» Excerpted passage
"""

When I first told some colleagues I was moving to Sweden to get my Masters’ their congratulations was followed up with something along the lines of “just don’t come back preaching about incineration.” In California, incineration is taboo. When I entered the waste management industry I hadn’t given incineration much thought. I was pretty sure American’s buried everything in landfills so I focused on becoming well versed in the world of leachate, land use and methane. I didn’t even know people were still burning trash until I went to a conference in 2015 where a group from Zero Waste Europe advocated for Europe to stop promoting and subsidizing incinerators.
So when I got to Copenhagen a few days before starting school in Sweden my jaw dropped at the sight of their brand new waste to energy (WtE) plant. Which no joke includes a year-round ski slope on top. What?! So this got me thinking: why is Europe (Northern Europe in particular) so into WtE while it is so demonized in the US, especially in California?

"""

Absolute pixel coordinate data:
"""

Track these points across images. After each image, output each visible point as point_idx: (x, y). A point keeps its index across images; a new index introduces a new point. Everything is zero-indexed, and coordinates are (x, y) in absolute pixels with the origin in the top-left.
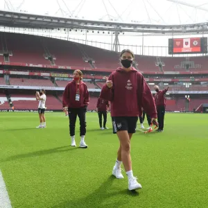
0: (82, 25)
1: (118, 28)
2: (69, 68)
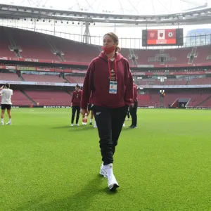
0: (50, 14)
1: (88, 19)
2: (36, 61)
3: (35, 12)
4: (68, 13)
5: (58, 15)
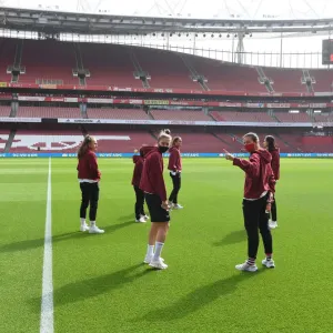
1: (242, 28)
2: (170, 91)
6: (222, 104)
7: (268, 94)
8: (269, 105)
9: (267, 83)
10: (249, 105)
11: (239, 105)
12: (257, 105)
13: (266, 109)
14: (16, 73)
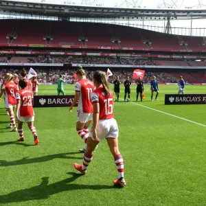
2: (131, 49)
3: (133, 12)
4: (157, 11)
5: (150, 13)
6: (159, 56)
7: (185, 51)
8: (185, 57)
9: (184, 45)
10: (174, 57)
11: (169, 57)
12: (178, 57)
13: (183, 59)
14: (48, 40)
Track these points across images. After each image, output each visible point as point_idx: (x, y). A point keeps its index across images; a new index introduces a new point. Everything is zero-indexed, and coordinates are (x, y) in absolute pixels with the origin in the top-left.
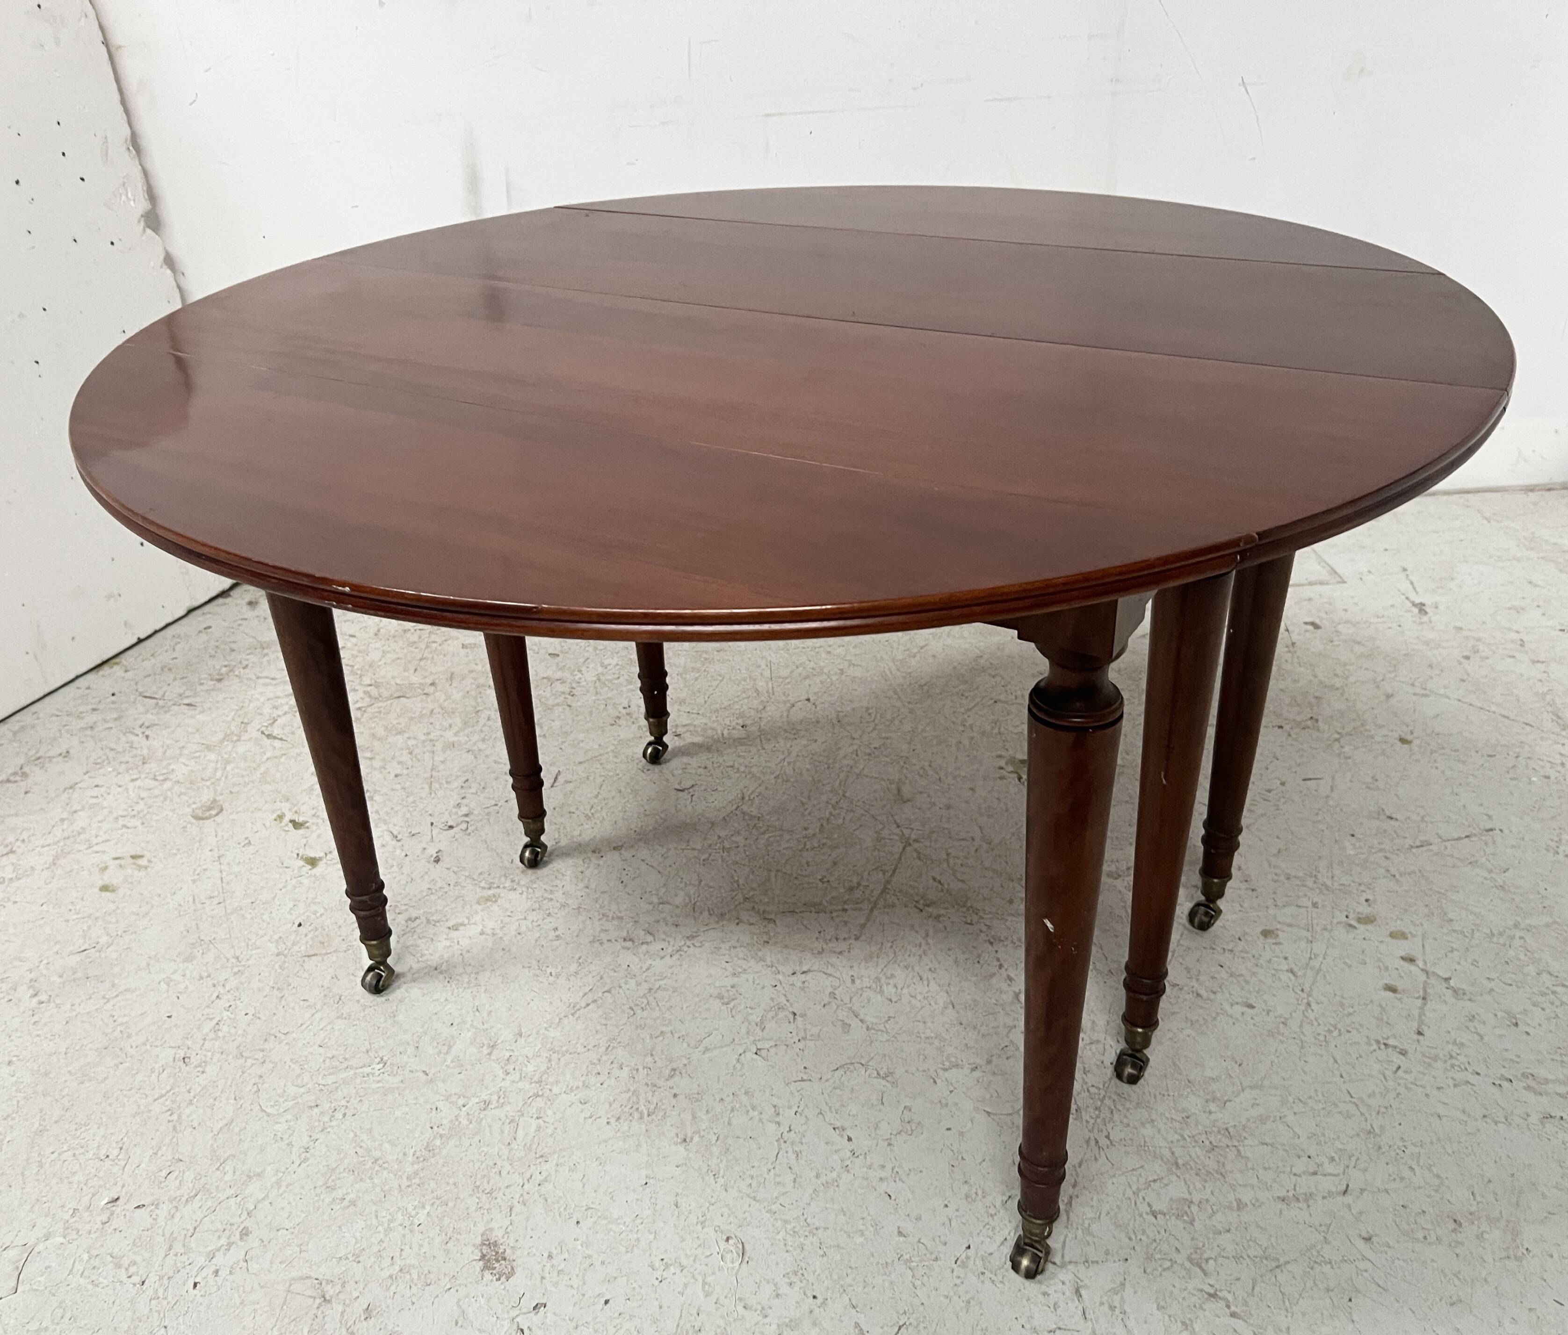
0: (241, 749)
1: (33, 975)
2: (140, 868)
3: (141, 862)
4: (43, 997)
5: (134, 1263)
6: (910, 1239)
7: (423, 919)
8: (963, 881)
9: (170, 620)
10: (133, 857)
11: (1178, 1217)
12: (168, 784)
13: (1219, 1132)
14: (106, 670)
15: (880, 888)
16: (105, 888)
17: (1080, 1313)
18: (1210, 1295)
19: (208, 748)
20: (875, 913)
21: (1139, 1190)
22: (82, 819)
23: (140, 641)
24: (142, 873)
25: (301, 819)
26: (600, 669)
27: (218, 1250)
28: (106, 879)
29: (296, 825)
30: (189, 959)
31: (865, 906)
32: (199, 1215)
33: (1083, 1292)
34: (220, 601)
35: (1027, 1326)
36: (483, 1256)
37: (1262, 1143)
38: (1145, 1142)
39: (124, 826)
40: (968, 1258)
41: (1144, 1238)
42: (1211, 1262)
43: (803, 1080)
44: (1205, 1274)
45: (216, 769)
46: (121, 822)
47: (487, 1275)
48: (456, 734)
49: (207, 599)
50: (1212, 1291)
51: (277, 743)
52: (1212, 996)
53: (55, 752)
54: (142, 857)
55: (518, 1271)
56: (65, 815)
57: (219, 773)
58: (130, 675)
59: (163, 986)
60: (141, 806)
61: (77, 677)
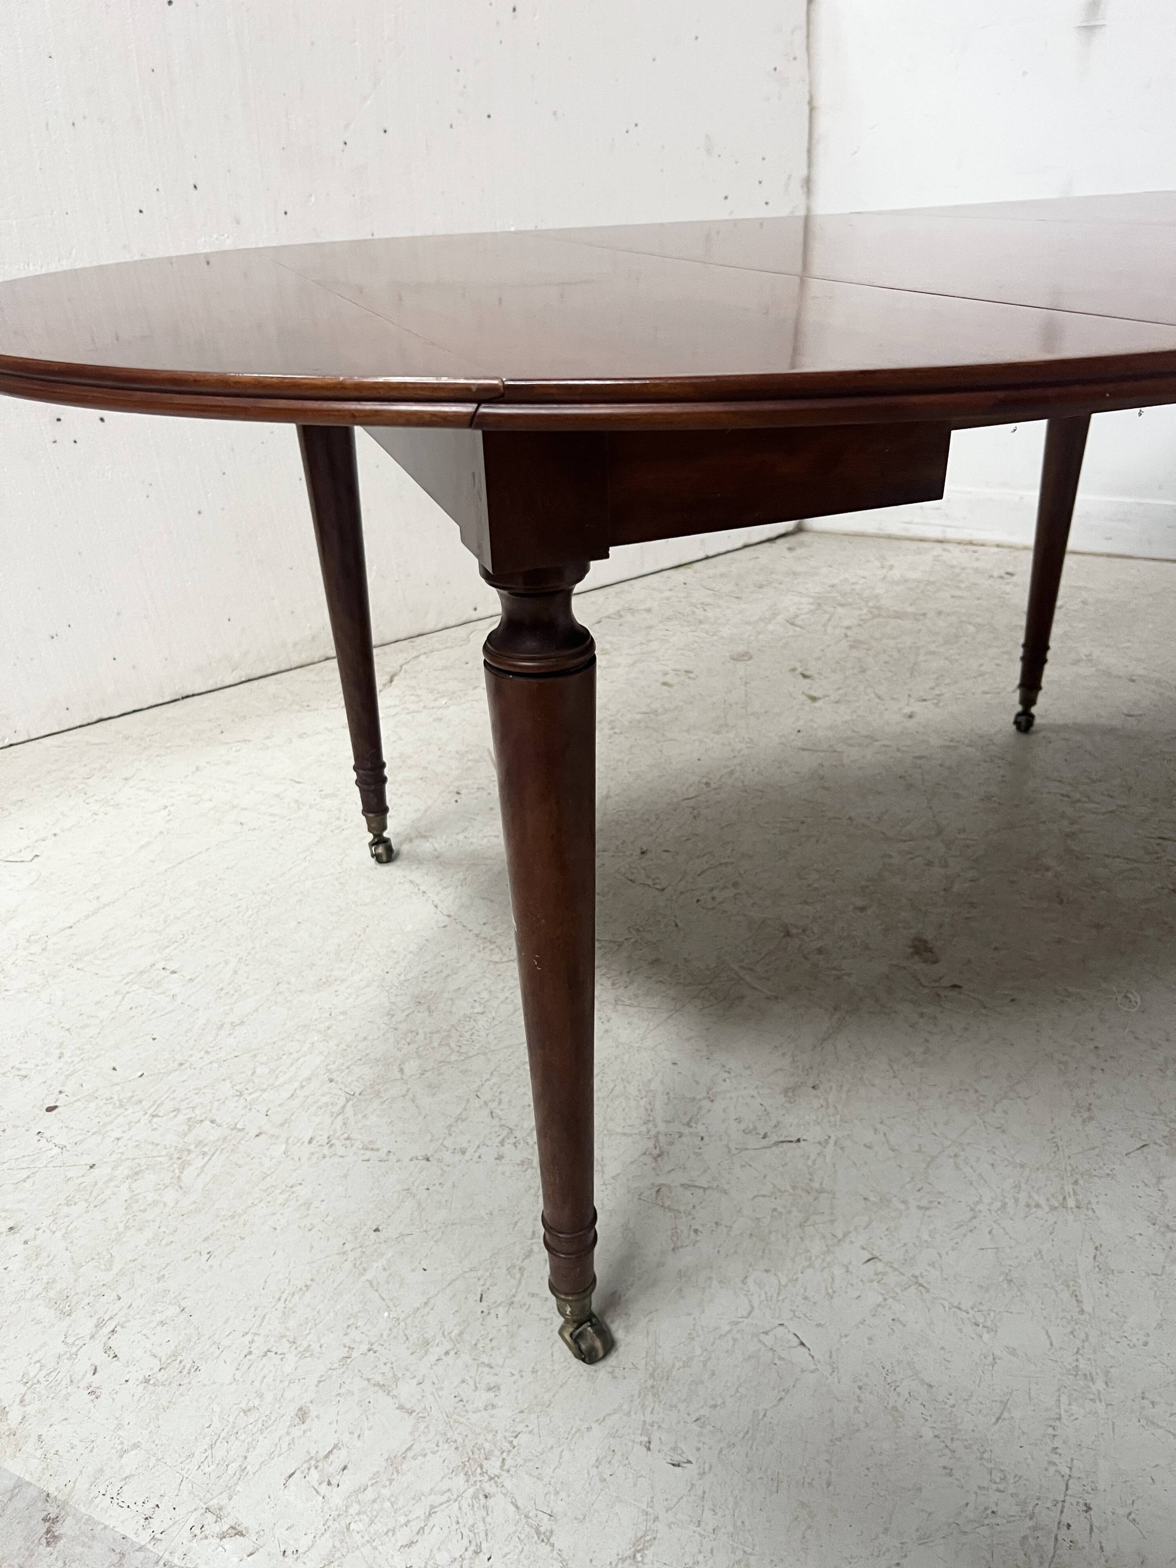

"""

» What this exercise asks
1. In the post on waste-to-energy above, retype the stretch from "When I first" through "and subsidizing incinerators." word for word.
2. Recast the paragraph of the waste-to-energy post that opens "When I first told some colleagues" as a short bulleted list that keeps its main facts.

» Responses for each task
1.
When I first told some colleagues I was moving to Sweden to get my Masters’ their congratulations was followed up with something along the lines of “just don’t come back preaching about incineration.” In California, incineration is taboo. When I entered the waste management industry I hadn’t given incineration much thought. I was pretty sure American’s buried everything in landfills so I focused on becoming well versed in the world of leachate, land use and methane. I didn’t even know people were still burning trash until I went to a conference in 2015 where a group from Zero Waste Europe advocated for Europe to stop promoting and subsidizing incinerators.

2.
- Colleagues congratulated me on moving to Sweden for a Master's, but warned me not to come back preaching about incineration.
- In California, incineration is taboo.
- When I entered waste management, I assumed Americans buried everything in landfills. So I focused on leachate, land use and methane.
- I only learned trash was still being burned at a 2015 conference. There, a Zero Waste Europe group urged Europe to stop promoting and subsidizing incinerators.